2014 has already been touted as the year of wearable healthcare. By that I mean items of wearable technology that count steps, sleep and calories, allowing the user to upload, analyse and share their own health data. Indeed, I’m wearing a high-tech bracelet now as I write this (and wondering why I haven’t yet achieved my 12,000th step of the day).
But I want to predict something more exciting in the world of health technology – that of the Tricorder.
If the name Tricorder sounds faintly familiar, then don’t worry. The déjà vu you are experiencing comes from your childhood and more specifically, the bit of your childhood you spent watching old episodes of Star Trek. Gene Roddenberry dreamt up the Tricorder so that Dr McCoy could easily and quickly scan the vital statistics of SS Enterprise crew members and aliens alike.
Here’s a clip of one in action:
So you see, the idea is literally pure science fiction. And like individual jet-packs and the Time Tunnel we might have consigned the concept of the Tricorder to the vaults of cult TV history. But for some reason, not least because replica models are still being made and sold on ebay, the notion of the Tricorder has persisted. The idea of being able to diagnose a variety of the most common diseases with a non-intrusive device that gets waved over the body is a powerful and attractive one.

____

#### Work request 1
Answer these questions from the Tricorder article.
(a) Which step of the day has the writer not yet achieved?
(b) Who dreamt up the Tricorder?
(c) On what site are replica models still being sold?
#### Work request 2
Please extend the Tricorder article, picking up after its last sentence.

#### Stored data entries
____

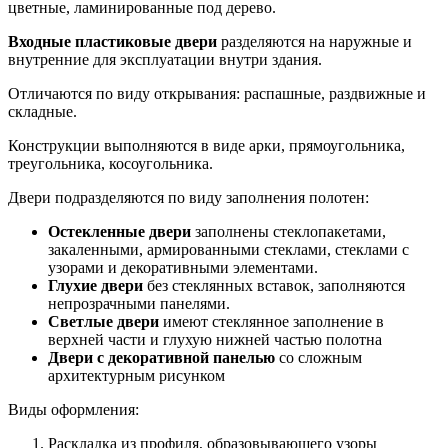
цветные, ламинированные под дерево.
Входные пластиковые двери
разделяются на наружные и
внутренние для эксплуатации внутри здания.
Отличаются по виду открывания: распашные, раздвижные и
складные.
Конструкции выполняются в виде арки, прямоугольника,
треугольника, косоугольника.
Двери подразделяются по виду заполнения полотен:
Остекленные двери
заполнены стеклопакетами,
закаленными, армированными стеклами, стеклами с
узорами и декоративными элементами.
Глухие двери
без стеклянных вставок, заполняются
непрозрачными панелями.
Светлые двери
имеют стеклянное заполнение в
верхней части и глухую нижней частью полотна
Двери с декоративной панелью
со сложным
архитектурным рисунком
Виды оформления:
Раскладка из профиля, образовывающего узоры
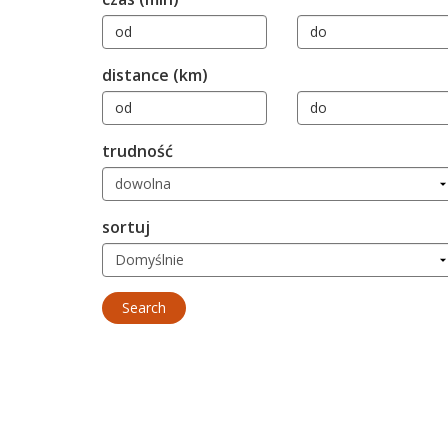
distance (km)
trudność
sortuj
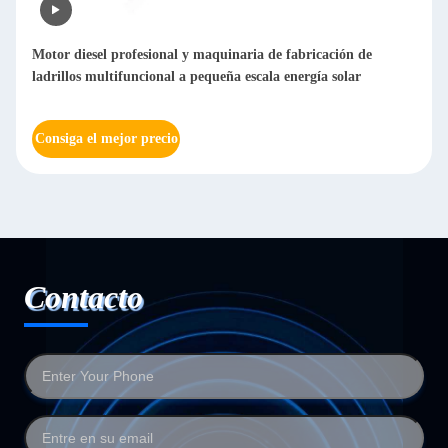
Máquina automática de pulido de chapa de metal de desbarro
lija pulido de chapa de acero inoxidable malla de pulido de
metal 20-2000
Consiga el mejor precio
Contacto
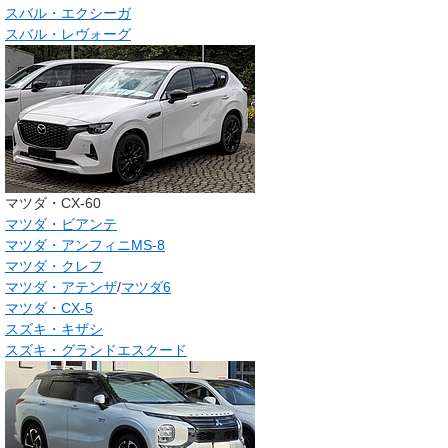
スバル・エクシーガ
スバル・レヴォーグ
マツダ・CX-60
マツダ・ビアンテ
マツダ・アンフィニMS-8
マツダ・クレフ
マツダ・アテンザ
/
マツダ6
マツダ・CX-5
スズキ・キザシ
スズキ・グランドエスクード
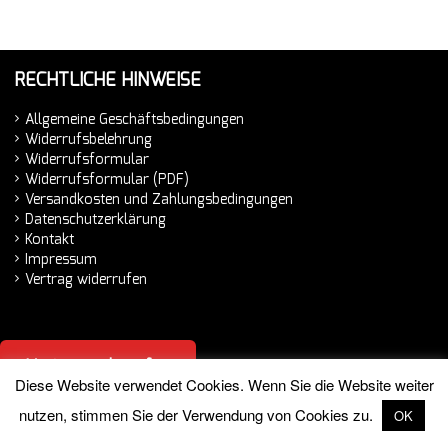
RECHTLICHE HINWEISE
Allgemeine Geschäftsbedingungen
Widerrufsbelehrung
Widerrufsformular
Widerrufsformular (PDF)
Versandkosten und Zahlungsbedingungen
Datenschutzerklärung
Kontakt
Impressum
Vertrag widerrufen
Vertrag widerrufen
Diese Website verwendet Cookies. Wenn Sie die Website weiter
nutzen, stimmen Sie der Verwendung von Cookies zu.
OK
© 2026 Hemminger Handelsvertretung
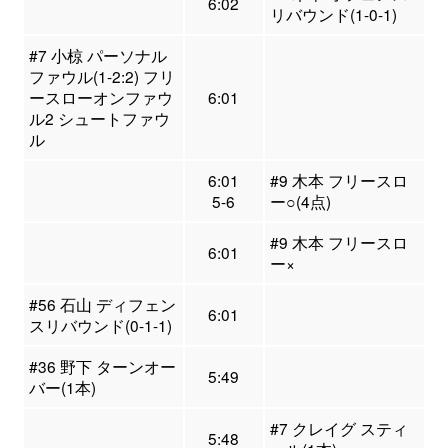
6:02
リバウンド(1-0-1)
#7 小椋 パーソナル
ファウル(1-2:2) フリ
ースローオンファウ
6:01
ル2 シュートファウ
ル
6:01
#9 木本 フリースロ
5-6
ー○(4点)
#9 木本 フリースロ
6:01
ー×
#56 石山 ディフェン
6:01
スリバウンド(0-1-1)
#36 野下 ターンオー
5:49
バー(1本)
#7 クレイグ スティ
5:48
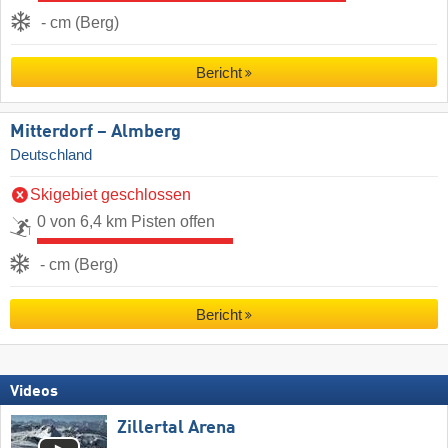
- cm (Berg)
Bericht
Mitterdorf – Almberg
Deutschland
Skigebiet geschlossen
0 von 6,4 km Pisten offen
- cm (Berg)
Bericht
Videos
Zillertal Arena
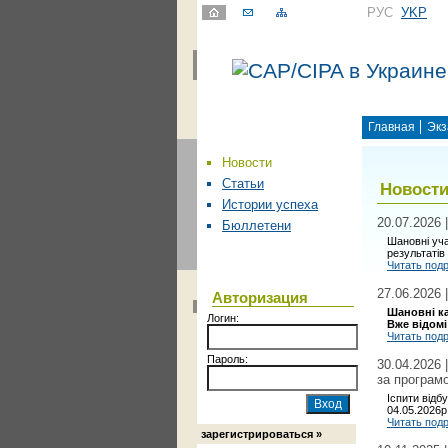
РУС
УKР
Главная
Экз
Новости
Статьи
Новост
Истории успеха
20.07.2026 
Бюллетени
Шановні уча
результатів 
Читать под
27.06.2026 
Авторизация
Шановні к
Логин:
Вже відомі
Читать под
Пароль:
30.04.2026 
за програм
Іспити відб
04.05.2026р
Читать под
зарегистрироваться »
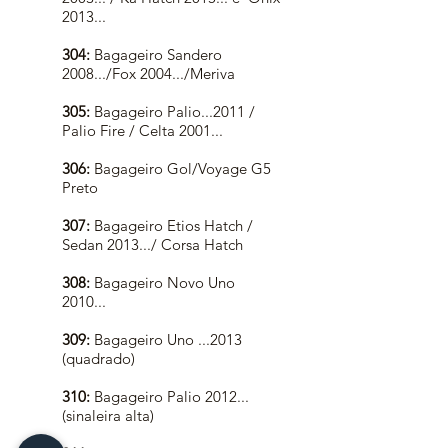
2013...
304:
Bagageiro Sandero
2008.../Fox 2004.../Meriva
305:
Bagageiro Palio...2011 /
Palio Fire / Celta 2001...
306:
Bagageiro Gol/Voyage G5
Preto
307:
Bagageiro Etios Hatch /
Sedan 2013.../ Corsa Hatch
308:
Bagageiro Novo Uno
2010...
309:
Bagageiro Uno ...2013
(quadrado)
310:
Bagageiro Palio 2012...
(sinaleira alta)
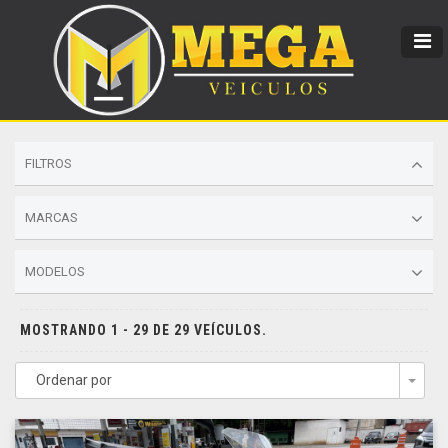
FILTROS
MARCAS
MODELOS
MOSTRANDO 1 - 29 DE 29 VEÍCULOS.
Ordenar por
Togg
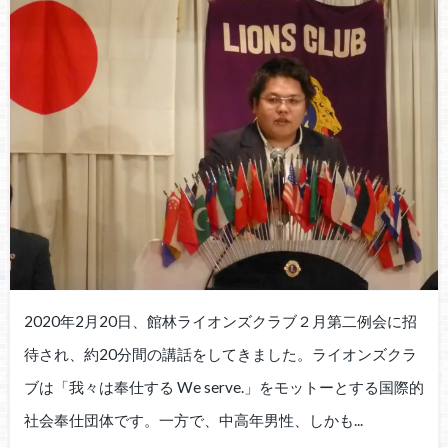
2020年2月20日、館林ライオンズクラブ２月第二例会に招
待され、約20分間の講話をしてきました。ライオンズクラ
ブは「我々は奉仕する We serve.」をモットーとする国際的
社会奉仕団体です。一方で、中高年男性、しかも...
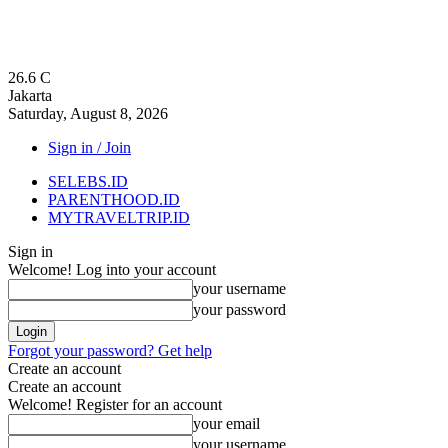
26.6
C
Jakarta
Saturday, August 8, 2026
Sign in / Join
SELEBS.ID
PARENTHOOD.ID
MYTRAVELTRIP.ID
Sign in
Welcome! Log into your account
your username
your password
Forgot your password? Get help
Create an account
Create an account
Welcome! Register for an account
your email
your username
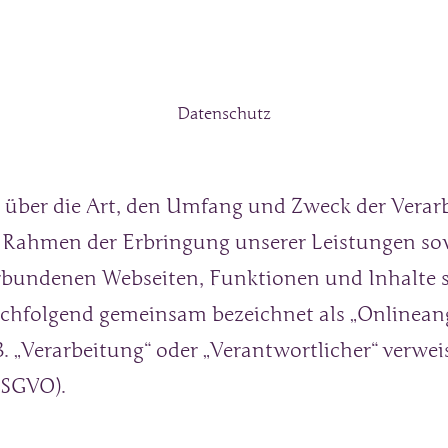
Datenschutz
e über die Art, den Umfang und Zweck der Vera
 Rahmen der Erbringung unserer Leistungen sow
bundenen Webseiten, Funktionen und Inhalte s
nachfolgend gemeinsam bezeichnet als „Onlineange
. „Verarbeitung“ oder „Verantwortlicher“ verweis
DSGVO).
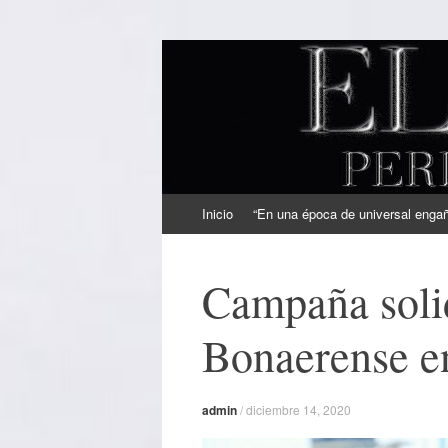
EL SINDICAL
Periodismo Inteligente
Ir
Inicio
“En una época de universal engaño
al
contenido
Campaña solid
Bonaerense en
admin
/
diciembre 14, 2020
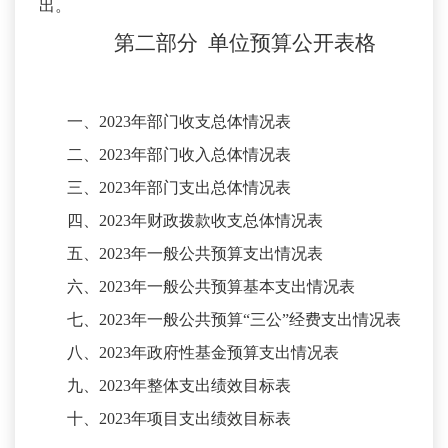
出。
第二部分
单位预算
公开
表
格
一、
2023年部门收支总体情况表
二、
2023年部门收入总体情况表
三、
2023年部门支出总体情况表
四、
2023年财政拨款收支总体情况表
五、
2023年一般公共预算支出情况表
六、
2023年一般公共预算基本支出情况表
七、
2023年一般公共预算“三公”经费支出情况表
八、
2023年政府性基金预算支出情况表
九、
2023年整体支出绩效目标表
十、
2023年项目支出绩效目标表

____

#### Response box 1
(a) The 12,000th step.
(b) Gene Roddenberry.
(c) Ebay.

#### Response box 2
So much so, that if we fast forward 40 odd years to today, we see that the US Government is so in love with the idea that it has launched its own challenge prize – the Tricorder X-prize. The competition will award £10 million dollars to the team that devises a real Tricorder. The winning patent will be the machine that can diagnose 17 of the most common health problems – conditions such as heart disease, diabetes etc.
This competition has sparked interest from all over the world. There are, at time of writing, 22 international and very diverse teams working on developing the 21st century Tricorder.
Getting it right would revolutionise healthcare. It would replace the various intrusive processes we currently have to endure during examination and eradicate the time spent waiting for test results, as well as significantly reducing the cost of diagnosis. In the context of a rapidly aging population, the impact of such a device can’t be overestimated.
The prospect of a real-life version of the device has already been endorsed by Simon Pegg, Scotty in the current Star Trek movies.
My prediction is that in 2014, one of the teams might just crack it and boldly go where only sci-fi has gone before.